L’ingénieur Lamandé, dont le plan avait été validé par Louis XVI en personne, va alors faire son entrée en scène. Il prévoit l’agrandissement de l’avant-port en empiétant sur l’estuaire et en construisant une série d’ouvrages qui en facilite l’accès. Pour lutter contre l’accumulation des galets qui menacent toujours et encore le trafic maritime, le plan Lamandé prévoit la création d’un petit bassin de retenue à l’est (de la Floride), longeant les remparts de la Citadelle. Par ailleurs, on se souvient que, des trois criques qui avaient donné naissance au havre de Grâce, deux avaient été aménagées, l’une en avant-port et l’autre en bassin (du Roi). La troisième avait été laissée en l’état, ou presque. On y avait juste agencé un bassin de retenue dont la libération des eaux avait vocation à chasser les alluvions et les dépôts de galets dans l’avant-port. Lamandé y fait creuser un bassin à flot. Ce sera le bassin de la Barre. Une autre facette de son plan pour agrandir les capacités d’accueil du port consistera à creuser le bassin d’Ingouville, le futur bassin du Commerce, le long des remparts nord de la ville. Un percement qui, pour le coup, nécessitera la démolition d’une large partie de ces remparts. Mais les difficultés financières, encore et toujours, puis la Révolution de 1789, vont retarder un temps les travaux commencés en 1787.

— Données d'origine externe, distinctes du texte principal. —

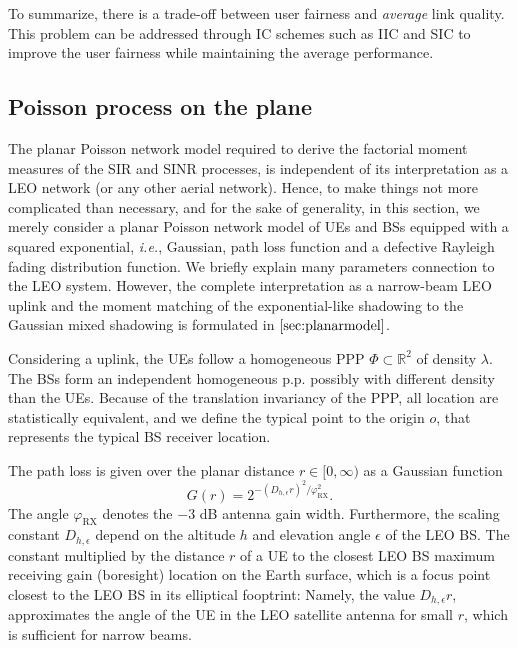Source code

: \documentclass[lettersize,journal]{IEEEtran}
\newcommand{\R}{\mathbb{R}}
\begin{document}
To summarize, there is a trade-off between user fairness and \textit{average} link quality. This problem can be addressed through IC schemes such as IIC and SIC to improve the user fairness while maintaining the average performance.



\subsection{Poisson process on the plane}
\label{sec:gainprocess}

The planar Poisson network model required to derive the factorial moment measures of the SIR and SINR processes, is independent of its interpretation as a LEO network (or any other aerial network). Hence, to make things not more complicated than necessary, and for the sake of generality, in this section, we merely consider a planar Poisson network model of UEs and BSs equipped with a squared exponential, \textit{i.e.}, Gaussian, path loss function and a defective Rayleigh fading distribution function. We briefly explain many parameters connection to the LEO system. However, the complete interpretation as a narrow-beam LEO uplink and the moment matching of the exponential-like shadowing to the Gaussian mixed shadowing  is formulated  in $\ref{sec:planarmodel}$.

Considering a uplink, the UEs follow a homogeneous PPP $\Phi \subset \R^2$ of density $\lambda$. The BSs form an independent homogeneous p.p. possibly with different density than the UEs. Because of the translation invariancy of the PPP, all location are statistically equivalent, and we define the typical point to the origin $\textit{o}$, that represents the typical BS receiver location.



The path loss is given over the planar distance $r \in [0, \infty)$ as a Gaussian function
  \begin{equation}
    \label{eq:Gaussianantpat}
    G(r) = 2^{-(D_{h,\epsilon}r)^2 / \varphi_{\text{RX}}^2}.
  \end{equation}
  The angle $\varphi_{\text{RX}}$ denotes the $-3$ dB antenna gain width. Furthermore, the scaling constant $D_{h,\epsilon}$ depend on the altitude $h$ and elevation angle $\epsilon$ of the LEO BS. The constant multiplied by the distance $r$ of a UE to the closest LEO BS maximum receiving gain (boresight) location on the Earth surface, which is a focus point closest to the LEO BS in its elliptical fooptrint: Namely, the value $D_{h,\epsilon}r$, approximates the angle of the UE in the LEO satellite antenna for small $r$, which is sufficient for narrow beams. %
\end{document}
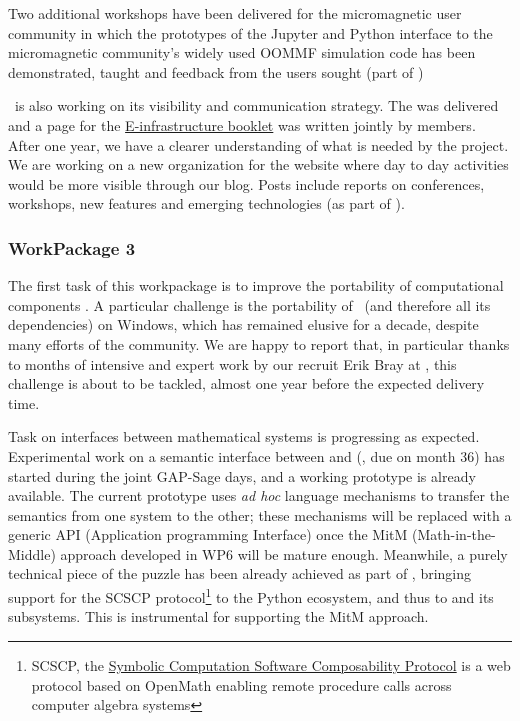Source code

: \documentclass{deliverablereport}
\begin{document}
Two additional workshops have been delivered for the micromagnetic user community
in which the prototypes of the Jupyter and Python interface to the
micromagnetic community's widely used OOMMF simulation code has been demonstrated,
taught and feedback from the users sought (part of
)

\ODK\ is also working on its visibility and communication strategy. The
 was delivered and a page for the
\href{https://github.com/OpenDreamKit/OpenDreamKit/blob/master/Communication/eInfra-Booklet/ODK.md}{E-infrastructure
  booklet} was written jointly by \ODK members. After one year, we have a clearer
understanding of what is needed by the project.  We are working on a new organization for
the website where day to day activities would be more visible through our blog. Posts
include reports on conferences, workshops, new features and emerging technologies (as part
of ).


\subsubsection{WorkPackage 3}
The first task of this workpackage is to improve the portability of
computational components
. A particular
challenge is the portability of \Sage\ (and therefore all its
dependencies) on Windows, which has remained elusive for a decade,
despite many efforts of the community. We are happy to report that, in
particular thanks to months of intensive and expert work by our
recruit Erik Bray at , this challenge is about to be
tackled, almost one year before the expected delivery time.

Task  on interfaces
between mathematical systems is progressing as expected. Experimental
work on a semantic interface between \GAP and \Sage
(, due
on month 36) has started during the joint GAP-Sage days, and a working
prototype is already available. The current prototype uses \emph{ad
  hoc} language mechanisms to transfer the semantics from one system
to the other; these mechanisms will be replaced with a generic API
(Application programming Interface) once the MitM (Math-in-the-Middle)
approach developed in WP6 will be mature enough. Meanwhile, a purely
technical piece of the puzzle has been already achieved as part of
, bringing support for the SCSCP
protocol\footnote{SCSCP, the
  \href{http://www.symbolic-computing.org/science/index.php/SCSCP}{Symbolic
    Computation Software Composability Protocol} is a web protocol
  based on OpenMath enabling remote procedure calls across computer
  algebra systems}
to the Python ecosystem, and thus to \Sage and its subsystems. This
is instrumental for supporting the MitM approach.
\end{document}
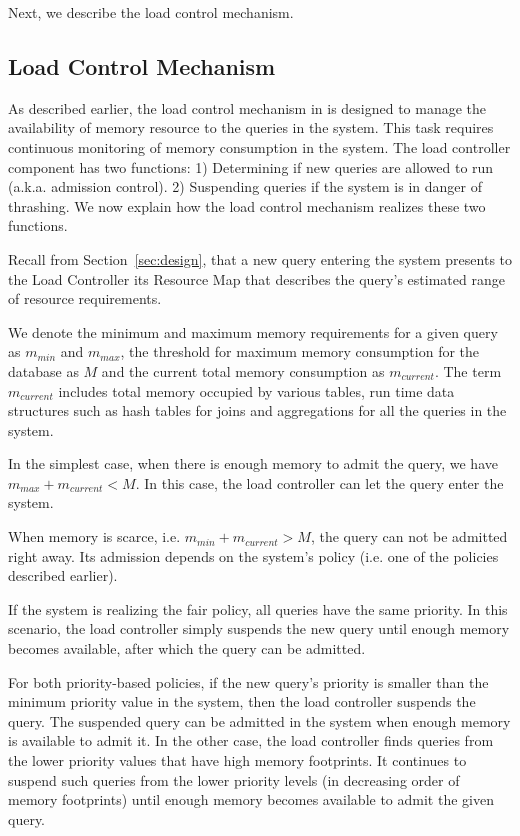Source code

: Next, we describe the load control mechanism. %
\subsection{Load Control Mechanism}\label{ssec:load-control-mech}
As described earlier, the load control mechanism in \sys{} is designed to manage the availability of memory resource to the queries in the system.
This task requires continuous monitoring of memory consumption in the system.
The load controller component has two functions:
1) Determining if new queries are allowed to run (a.k.a. admission control).
2) Suspending queries if the system is in danger of thrashing.
We now explain how the load control mechanism realizes these two functions.


Recall from Section~\ref{sec:design}, that a new query entering the system presents to the Load Controller its Resource Map that describes the query's estimated range of resource requirements.

We denote the minimum and maximum memory requirements for a given query as $m_{min}$ and $m_{max}$, the threshold for maximum memory consumption for the database as $M$ and the current total memory consumption as $m_{current}$. 
The term $m_{current}$ includes total memory occupied by various tables, run time data structures such as hash tables for joins and aggregations for all the queries in the system.

In the simplest case, when there is enough memory to admit the query, we have $m_{max} + m_{current} < M$. 
In this case, the load controller can let the query enter the system.

When memory is scarce, i.e. $m_{min}+m_{current}>M$, the query can not be admitted right away. 
Its admission depends on the system's policy (i.e. one of the policies described earlier).

If the system is realizing the fair policy, all queries have the same priority.
In this scenario, the load controller simply suspends the new query until enough memory becomes available, after which the query can be admitted.

For both priority-based policies, if the new query's priority is smaller than the minimum priority value in the system, then the load controller suspends the query. 
The suspended query can be admitted in the system when enough memory is available to admit it.
In the other case, the load controller finds queries from the lower priority values that have high memory footprints. 
It continues to suspend such queries from the lower priority levels (in decreasing order of memory footprints) until enough memory becomes available to admit the given query. 

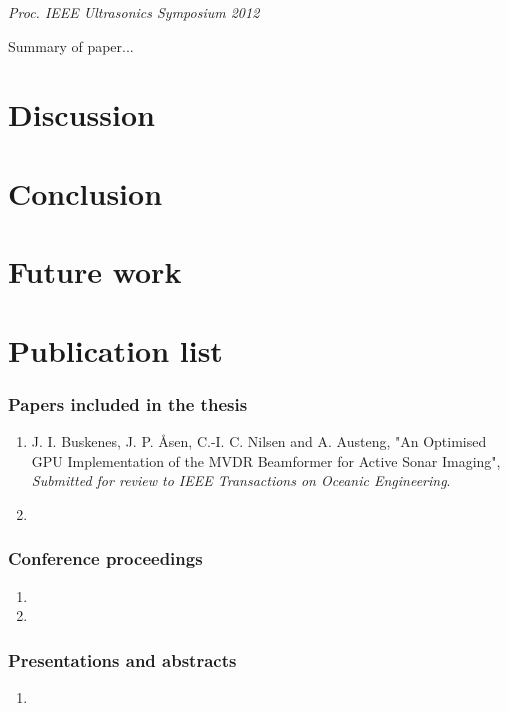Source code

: \vspace{0.3 cm}
{\it Proc. IEEE Ultrasonics Symposium 2012}
\vspace{0.3 cm}

Summary of paper...

\section{Discussion}

\section{Conclusion}

\section{Future work}

\section{Publication list}

\subsubsection{Papers included in the thesis}
\begin{enumerate}
	\item J. I. Buskenes, J. P. \AA{}sen, C.-I. C. Nilsen and A. Austeng, "An Optimised GPU Implementation of the MVDR Beamformer for Active Sonar Imaging", {\it Submitted for review to IEEE Transactions on Oceanic Engineering}.
	\item 
\end{enumerate}  
  
\subsubsection{Conference proceedings}
\begin{enumerate}
	\item 
	\item 
\end{enumerate}


\subsubsection{Presentations and abstracts}
\begin{enumerate}
	\item
\end{enumerate}

			
\endinput
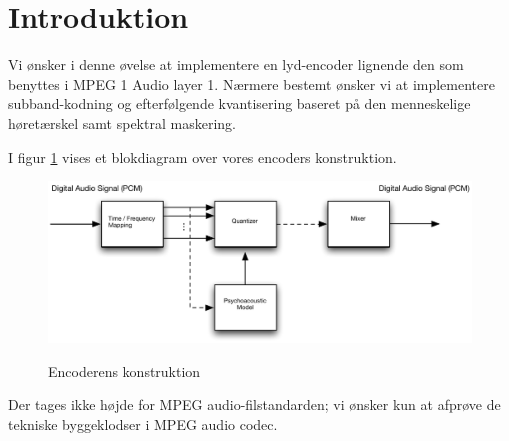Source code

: \section{Introduktion}
Vi ønsker i denne øvelse at implementere en lyd-encoder lignende den som benyttes i MPEG 1 Audio layer 1. Nærmere bestemt ønsker vi at implementere subband-kodning og efterfølgende kvantisering baseret på den menneskelige høretærskel samt spektral maskering.

I figur \ref{fig.blokdiagram} vises et blokdiagram over vores encoders konstruktion.

\begin{figure}[h!]
\begin{center}
\includegraphics[width=12cm]{blokdiagram}\\
\end{center}
\label{fig.blokdiagram}
\caption{Encoderens konstruktion}
\end{figure}

Der tages ikke højde for MPEG audio-filstandarden; vi ønsker kun at afprøve de tekniske byggeklodser i MPEG audio codec.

Finalement, les nouvelles installations seront inaugurées vers 1820. Cette année-là, l’avant-port a été agrandi sur l’estuaire, la digue prolongée, un « arrière-port » a été créé plus à l’est et les nouveaux bassins entrent en service. Nous y reviendrons plus en détail un peu plus tard…

 

 

1) « Les Havrais et la mer », Jean Legoy, Philippe Manneville, Jean-Pierre Robichon, Erick Lévilly, 1990.

2) « Les mémoires de Guillaume de Marceilles, la première Histoire du Havre », Hervé Chabannes, Jean-Baptiste Gastinne, Dominique Rouet.

3) « Les Havrais et la mer », Jean Legoy, Philippe Manneville, Jean-Pierre Robichon, Erick Lévilly, 1990.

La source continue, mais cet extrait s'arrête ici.